Thrombospondin 1 as a novel biological marker of obesity and metabolic syndrome

Abstract

Context: Thrombospondin 1 (THBS1 or TSP-1) is an adipose-derived matricellular protein, which has recently been highlighted as a potential mediator of insulin resistance and adipose inflammation in obesity.

Objective: In this study, we aimed to determine the clinical significance of THBS1 as a novel biological marker of visceral obesity, metabolic syndrome, and diabetes.

Methods: The THBS1 mRNA level was quantified with real-time PCR in human adipose tissues obtained from 16 non-obese subjects. The relationships between serum THBS1 level and obesity/diabetes traits as well as the diagnostic components of metabolic syndrome were assessed in 164 normal-weight or overweight/obese subjects (78 males and 86 females; mean age, 50.4; mean BMI, 29.8) with analysis of covariance (ANCOVA) and regression analyses.

Results: THBS1 was predominantly expressed in visceral adipose tissues relative to subcutaneous adipose tissues (P<0.001).

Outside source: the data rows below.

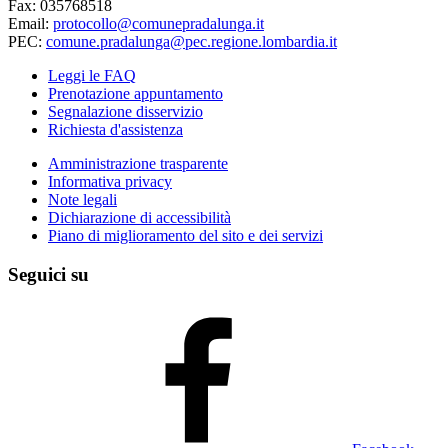
Fax: 035768518
Email:
protocollo@comunepradalunga.it
PEC:
comune.pradalunga@pec.regione.lombardia.it
Leggi le FAQ
Prenotazione appuntamento
Segnalazione disservizio
Richiesta d'assistenza
Amministrazione trasparente
Informativa privacy
Note legali
Dichiarazione di accessibilità
Piano di miglioramento del sito e dei servizi
Seguici su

The visceral THBS1 expression was positively associated with the body mass index (BMI; γs=0.54, P=0.033). ANCOVA demonstrated that the THBS1 level is associated with abdominal obesity (P<0.001), hyperglycemia (P=0.02), and hypertension (P=0.04). Multivariable regression analysis suggested an association between serum THBS1 and fasting plasma glucose levels. The associations between serum THBS1 levels and obesity/diabetes traits were found preferentially in women (BMI, γs=0.30, P=0.05; FPG, γs=0.26, P=0.016). Subanalyses demonstrated that the association with obesity traits was predominantly found in premenopausal women (BMI, γs=0.41, P=0.007), whereas the association with diabetes traits was predominant in postmenopausal women (HbA1c, γs=0.38, P=0.01). During medical weight reduction treatment, the change in the serum THBS1 level was associated with the change in BMI and HbA1c in pre- and postmenopausal women, respectively.

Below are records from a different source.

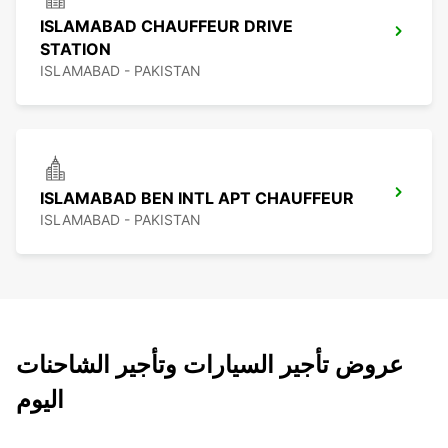
ISLAMABAD CHAUFFEUR DRIVE
STATION
ISLAMABAD - PAKISTAN
ISLAMABAD BEN INTL APT CHAUFFEUR
ISLAMABAD - PAKISTAN
عروض تأجير السيارات وتأجير الشاحنات
اليوم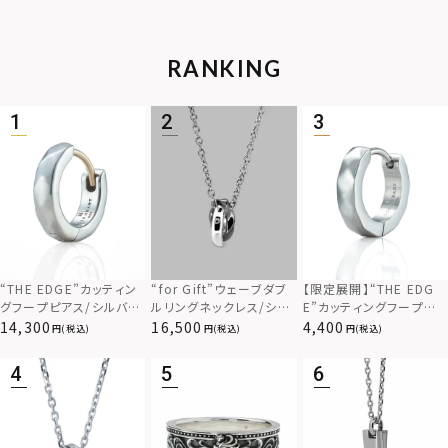
RANKING
“THE EDGE”カッティン
“for Gift”ウェーブダブ
【限定展開】“THE EDG
グフープピアス/シルバー
ルリングネックレス/シル
E”カッティングフープピ
925
バー×ブラック/シルバー
アス/サージカルステンレ
14,300
16,500
4,400
(税込)
(税込)
(税込)
925
ス（金属アレルギー対応）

Conclusions: Serum THBS1 is a useful biological marker of obesity and metabolic syndrome in Japanese subjects, particularly in women. THBS1 may act as a critical circulating factor that couples obesity with metabolic syndrome and diabetes in humans.

Keywords: Biological marker; Diabetes; Metabolic syndrome; Obesity; Thrombospondin 1.

Fig. 1

(A, B) The expression levels of THBS1 (A) and IL-6 (B) in human adipose tissues were quantified with real-time PCR. Data are expressed relative to the 36B4 gene used as an internal control for normalization. Horizontal bars represent median values. SAT, subcutaneous adipose tissue; VAT, visceral adipose tissue. The Wilcoxon signed-rank test was used to compare the difference in gene expression between SAT and VAT. (C, D) Correlations between THBS1 expression levels and obesity traits. Spearman’s rank correlation coefficient (γ_s) was used to determine the association of THBS1 expression with BMI in SAT (C) or VAT (D). *P < 0.05 (statistically significant).

Fig. 2

Box and whisker plots of circulating THBS1 levels. Study subjects (A, females, n = 86; B, males, n = 78; C, premenopausal females, n = 42; D, postmenopausal females, n = 44) were divided into four groups based on BMI: group 1, BMI <25; group 2, 25 ≤ BMI <30; group 3, 30 ≤ BMI <35; group 4, 35 ≤ BMI. A, females, n = 86 (group 1 = 15; group 2 = 22; group 3 = 28; group 4 = 21). (B) Males, n = 78 (group 1 = 28; group 2 = 25; group 3 = 15; group 4 = 10). (C) Premenopausal females, n = 42 (group 1 = 9; group 2 = 7; group 3 = 14; group 4 = 12). (D) Postmenopausal females, n = 44 (group 1 = 6; group 2 = 15; group 3 = 14; group 4 = 9). The horizontal line within the box indicates the median, and boundaries of the box represent the 25th and 75th percentile. Groups were compared by the Mann–Whitney U test with Bonferroni correction. *P < 0.05.